How Mideast turmoil impacts energy portfolio manager Craigmillar (CRR, PBW, CHK, UTX, BGC)

Bob Preston of Craigmillar, LLC manages the Global Clean Energy-Clean Tech portfolio on Covestor. We had the opportunity to ask Bob about his thoughts on the impact of the recent turmoil in the Mideast on investing in the energy sector. His response:

Craigmillar focuses on the decarbonization of energy, i.e. the move from a carbon-based to a hydrogen-based world. As such, we don’t play oil directly but believe strongly that oil is the currency of the world and that what happens to oil affects everything. The recent turmoil in the Middle East is just one act in a play that may represent the ongoing decarbonization occurring around the world with regards to our consumption of energy. We are consuming less carbon-based energy on a relative basis worldwide and on an absolute basis in the US. This change is not often considered by the mainstream media, but this will affect the profitability of energy-based companies. All companies are based on a varied degree of energy input, so all companies are affected.
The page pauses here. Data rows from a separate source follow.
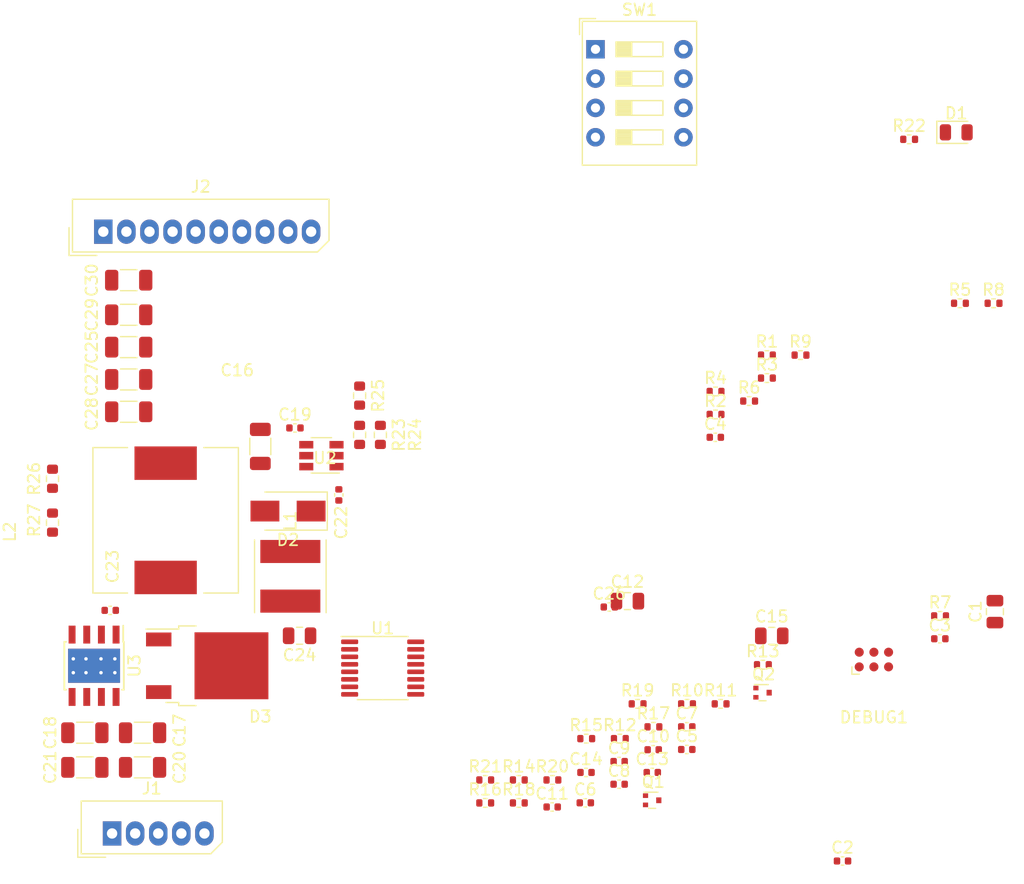
<source format=kicad_pcb>
(kicad_pcb (version 20210606) (generator pcbnew)

  (general
    (thickness 1.6)
  )

  (paper "A4")
  (layers
    (0 "F.Cu" signal)
    (31 "B.Cu" signal)
    (32 "B.Adhes" user "B.Adhesive")
    (33 "F.Adhes" user "F.Adhesive")
    (34 "B.Paste" user)
    (35 "F.Paste" user)
    (36 "B.SilkS" user "B.Silkscreen")
    (37 "F.SilkS" user "F.Silkscreen")
    (38 "B.Mask" user)
    (39 "F.Mask" user)
    (40 "Dwgs.User" user "User.Drawings")
    (41 "Cmts.User" user "User.Comments")
    (42 "Eco1.User" user "User.Eco1")
    (43 "Eco2.User" user "User.Eco2")
    (44 "Edge.Cuts" user)
    (45 "Margin" user)
    (46 "B.CrtYd" user "B.Courtyard")
    (47 "F.CrtYd" user "F.Courtyard")
    (48 "B.Fab" user)
    (49 "F.Fab" user)
    (50 "User.1" user)
    (51 "User.2" user)
    (52 "User.3" user)
    (53 "User.4" user)
    (54 "User.5" user)
    (55 "User.6" user)
    (56 "User.7" user)
    (57 "User.8" user)
    (58 "User.9" user)
  )

  (setup
    (pad_to_mask_clearance 0)
    (pcbplotparams
      (layerselection 0x00010fc_ffffffff)
      (disableapertmacros false)
      (usegerberextensions false)
      (usegerberattributes true)
      (usegerberadvancedattributes true)
      (creategerberjobfile true)
      (svguseinch false)
      (svgprecision 6)
      (excludeedgelayer true)
      (plotframeref false)
      (viasonmask false)
      (mode 1)
      (useauxorigin false)
      (hpglpennumber 1)
      (hpglpenspeed 20)
      (hpglpendiameter 15.000000)
      (dxfpolygonmode true)
      (dxfimperialunits true)
      (dxfusepcbnewfont true)
      (psnegative false)
      (psa4output false)
      (plotreference true)
      (plotvalue true)
      (plotinvisibletext false)
      (sketchpadsonfab false)
      (subtractmaskfromsilk false)
      (outputformat 1)
      (mirror false)
      (drillshape 1)
      (scaleselection 1)
      (outputdirectory "")
    )
  )

  (net 0 "")
  (net 1 "+3V3")
  (net 2 "GND")
  (net 3 "/EN")
  (net 4 "/IO9")
  (net 5 "Net-(C5-Pad1)")
  (net 6 "Net-(C6-Pad1)")
  (net 7 "Net-(C7-Pad1)")
  (net 8 "Net-(C8-Pad1)")
  (net 9 "+12V")
  (net 10 "Net-(C13-Pad1)")
  (net 11 "Net-(C14-Pad1)")
  (net 12 "+24V")
  (net 13 "/Power/PWR_EN")
  (net 14 "/Power/PWR_BOOT")
  (net 15 "/Power/PWR_PHASE")
  (net 16 "Net-(C23-Pad1)")
  (net 17 "/Power/BIG_PH")
  (net 18 "Net-(D1-Pad2)")
  (net 19 "Net-(DEBUG1-Pad2)")
  (net 20 "Net-(DEBUG1-Pad3)")
  (net 21 "Net-(DEBUG1-Pad5)")
  (net 22 "/Parallel_IO/FE_VVIN0")
  (net 23 "/Parallel_IO/FE_VVIN1")
  (net 24 "/Parallel_IO/FE_VVIN2")
  (net 25 "/Parallel_IO/FE_VVIN3")
  (net 26 "/Parallel_IO/FE_VVOU0")
  (net 27 "/Parallel_IO/FE_VVOU1")
  (net 28 "/DIP3")
  (net 29 "/DIP2")
  (net 30 "/DIP1")
  (net 31 "/DIP0")
  (net 32 "/Power/PWR_FB")
  (net 33 "Net-(R24-Pad2)")
  (net 34 "/Power/BIG_VS")

  (footprint "Resistor_SMD:R_0402_1005Metric" (layer "F.Cu") (at 107.54 56.47))

  (footprint "Capacitor_SMD:C_1206_3216Metric" (layer "F.Cu") (at 53.8 54.6 180))

  (footprint "Capacitor_SMD:C_0402_1005Metric" (layer "F.Cu") (at 95.43 74.31))

  (footprint "Connector:Tag-Connect_TC2030-IDC-FP_2x03_P1.27mm_Vertical" (layer "F.Cu") (at 118.3475 78.86))

  (footprint "Capacitor_SMD:C_0805_2012Metric" (layer "F.Cu") (at 128.83 74.71 90))

  (footprint "Resistor_SMD:R_0603_1608Metric" (layer "F.Cu") (at 75.6 59.4 -90))

  (footprint "Capacitor_SMD:C_0402_1005Metric" (layer "F.Cu") (at 93.35 91.27))

  (footprint "Resistor_SMD:R_0402_1005Metric" (layer "F.Cu") (at 84.68 91.28))

  (footprint "Package_TO_SOT_SMD:TSOT-23-6" (layer "F.Cu") (at 70.49 61.2 180))

  (footprint "Capacitor_SMD:C_0402_1005Metric" (layer "F.Cu") (at 68.2 58.8))

  (footprint "Package_SO:TSSOP-16_4.4x5mm_P0.65mm" (layer "F.Cu") (at 75.8 79.6))

  (footprint "Resistor_SMD:R_0402_1005Metric" (layer "F.Cu") (at 104.63 55.64))

  (footprint "Resistor_SMD:R_0402_1005Metric" (layer "F.Cu") (at 108.73 79.31))

  (footprint "Resistor_SMD:R_0402_1005Metric" (layer "F.Cu") (at 109.08 52.49))

  (footprint "Capacitor_SMD:C_0402_1005Metric" (layer "F.Cu") (at 96.28 89.66))

  (footprint "Resistor_SMD:R_0402_1005Metric" (layer "F.Cu") (at 99.25 84.69))

  (footprint "Resistor_SMD:R_0402_1005Metric" (layer "F.Cu") (at 109.08 54.48))

  (footprint "Diode_SMD:D_SMA" (layer "F.Cu") (at 67.6 66 180))

  (footprint "Capacitor_SMD:C_0402_1005Metric" (layer "F.Cu") (at 115.63 96.31))

  (footprint "Inductor_SMD:L_12x12mm_H6mm" (layer "F.Cu") (at 57 66.8 90))

  (footprint "Resistor_SMD:R_0402_1005Metric" (layer "F.Cu") (at 87.59 91.28))

  (footprint "LED_SMD:LED_0805_2012Metric" (layer "F.Cu") (at 125.48 33.195))

  (footprint "Connector_Extended_Molex_53014:Molex_MicroBlade_53014-1000_1x10_P2.00mm_Vertical" (layer "F.Cu") (at 51.6 41.8))

  (footprint "Resistor_SMD:R_0402_1005Metric" (layer "F.Cu") (at 105.07 82.7))

  (footprint "Resistor_SMD:R_0402_1005Metric" (layer "F.Cu") (at 121.4 33.8))

  (footprint "Resistor_SMD:R_0603_1608Metric" (layer "F.Cu") (at 73.8 56 90))

  (footprint "Resistor_SMD:R_0603_1608Metric" (layer "F.Cu") (at 47.2 63.2 -90))

  (footprint "Resistor_SMD:R_0402_1005Metric" (layer "F.Cu") (at 97.88 82.7))

  (footprint "Capacitor_SMD:C_0402_1005Metric" (layer "F.Cu") (at 124.0575 77.06))

  (footprint "Capacitor_SMD:C_0402_1005Metric" (layer "F.Cu") (at 72 64.6 -90))

  (footprint "Package_TO_SOT_SMD:SOT-723" (layer "F.Cu") (at 108.7 81.73))

  (footprint "Capacitor_SMD:C_0402_1005Metric" (layer "F.Cu") (at 52.2 74.6))

  (footprint "Capacitor_SMD:C_1206_3216Metric" (layer "F.Cu") (at 65.2 60.4 90))

  (footprint "Capacitor_SMD:C_1206_3216Metric" (layer "F.Cu") (at 50 85.2 180))

  (footprint "Capacitor_SMD:C_0402_1005Metric" (layer "F.Cu") (at 102.14 84.68))

  (footprint "Capacitor_SMD:C_0805_2012Metric" (layer "F.Cu") (at 68.6 76.8 180))

  (footprint "Capacitor_SMD:C_0805_2012Metric" (layer "F.Cu") (at 97 73.8))

  (footprint "Resistor_SMD:R_0603_1608Metric" (layer "F.Cu") (at 73.8 59.4 90))

  (footprint "Capacitor_SMD:C_0402_1005Metric" (layer "F.Cu") (at 102.14 86.65))

  (footprint "Resistor_SMD:R_0402_1005Metric" (layer "F.Cu") (at 90.5 89.29))

  (footprint "Resistor_SMD:R_0402_1005Metric" (layer "F.Cu") (at 124.0775 75.08))

  (footprint "Resistor_SMD:R_0603_1608Metric" (layer "F.Cu") (at 47.2 67 -90))

  (footprint "Capacitor_SMD:C_1206_3216Metric" (layer "F.Cu") (at 55 85.2))

  (footprint "Capacitor_SMD:C_0402_1005Metric" (layer "F.Cu") (at 96.28 87.69))

  (footprint "Resistor_SMD:R_0402_1005Metric" (layer "F.Cu") (at 84.68 89.29))

  (footprint "Capacitor_SMD:C_0805_2012Metric" (layer "F.Cu") (at 109.5 76.81))

  (footprint "Capacitor_SMD:C_1206_3216Metric" (layer "F.Cu") (at 53.8 57.4 180))

  (footprint "Capacitor_SMD:C_1206_3216Metric" (layer "F.Cu") (at 50 88.2 180))

  (footprint "Resistor_SMD:R_0402_1005Metric" (layer "F.Cu") (at 128.71 48))

  (footprint "Capacitor_SMD:C_1206_3216Metric" (layer "F.Cu") (at 53.8 46 180))

  (footprint "Resistor_SMD:R_0402_1005Metric" (layer "F.Cu") (at 111.99 52.49))

  (footprint "Capacitor_SMD:C_0402_1005Metric" (layer "F.Cu") (at 90.48 91.63))

  (footprint "Capacitor_SMD:C_1206_3216Metric" (layer "F.Cu") (at 53.8 49 180))

  (footprint "Resistor_SMD:R_0402_1005Metric" (layer "F.Cu") (at 102.16 82.7))

  (footprint "Resistor_SMD:R_0402_1005Metric" (layer "F.Cu") (at 87.59 89.29))

  (footprint "Package_SO:TI_SO-PowerPAD-8_ThermalVias" (layer "F.Cu")
    (tedit 5A02F2D3) (tstamp cbd0781f-0210-48da-8059-3b7388fdfea6)
    (at 50.8 79.4 -90)
    (descr "8-pin HTSOP package with 1.27mm pin pitch, compatible with SOIC-8, 3.9x4.9mm² body, exposed pad, thermal vias with large copper area, as proposed in http://www.ti.com/lit/ds/symlink/tps5430.pdf")
    (tags "HTSOP 1.27")
    (property "Sheetfile" "Power.kicad_sch")
    (property "Sheetname" "Power")
    (path "/6dfaa3f9-076c-470d-9afe-3e64c474240c/0b1130c5-5ae5-41f7-babe-28dfc44e0dbd")
    (attr smd)
    (fp_text reference "U3" (at 0 -3.5 90) (layer "F.SilkS")
      (effects (font (size 1 1) (thickness 0.15)))
      (tstamp 66cb9156-6fc6-4cec-83fa-2331e67931c2)
    )
    (fp_text value "TPS5430DDA" (at 0 3.5 90) (layer "F.Fab")
      (effects (font (size 1 1) (thickness 0.15)))
      (tstamp 6963c273-948e-4d5f-863e-705d4a3c5be9)
    )
    (fp_text user "${REFERENCE}" (at 0 0 90) (layer "F.Fab")
      (effects (font (size 0.9 0.9) (thickness 0.135)))
      (tstamp 01440fbf-d13b-4f8d-8230-acf81b7b35da)
    )
    (fp_line (start 2.075 -2.575) (end 2.075 -2.43) (layer "F.SilkS") (width 0.15) (tstamp 0e0cc50e-64da-47e4-abec-228d5701557f))
    (fp_line (start -2.075 2.575) (end -2.075 2.43) (layer "F.SilkS") (width 0.15) (tstamp 14eb2300-eb9e-4cdf-a543-259638d724d2))
    (fp_line (start 2.075 2.575) (end 2.075 2.43) (layer "F.SilkS") (width 0.15) (tstamp 28a18b20-0d3a-42d0-82ed-d2baca2624cb))
    (fp_line (start -2.075 -2.575) (end -2.075 -2.525) (layer "F.SilkS") (width 0.15) (tstamp 75e5127a-d454-466a-919e-0f8e50e1b9df))
    (fp_line (start -2.075 2.575) (end 2.075 2.575) (layer "F.SilkS") (width 0.15) (tstamp 7f2f93e9-6a7b-49c3-8c76-7a6a0aa8f444))
    (fp_line (start -2.075 -2.575) (end 2.075 -2.575) (layer "F.SilkS") (width 0.15) (tstamp d8ae4bb6-d6a8-4c00-b50c-3
... [76057 chars truncated]
</source>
These recent events in the Middle East have not changed our investment process nor have they created more or less attractive candidates. They do however cast a positive light on all companies we follow as the political heat gets turned up on funding all types of alternative energy ideas. Thus solar, wind, natural gas, and even nuclear projects are able to more easily get funding and all of the feeder technologies supporting them also get a boost. While the Middle East situation has created fear about oil supply, we don’t see this as having any long term negative effects. Other suppliers, such as Saudi Arabia, continue to have plenty of supply that is purposely keep off the market to control any significant long term volatility in oil prices. That’s not to say that short term oil prices will not be affected. The real question for us is whether governments will continue to allocate investment in large alternative energy projects once the immediate crisis stabilizes. We think they will. The ongoing volatile nature of oil, including oil’s political environment will continue to keep pressure on countries to reduce the amount of oil dependency. The recent events may contribute to the relative lessening of oil as an energy source, as the world moves toward decarbonization. This is a long-term process that will continue to provide an advantage for selecting stocks that benefit from this decarbonization trend, and in aggregate, may continue to outperform the appropriate indices.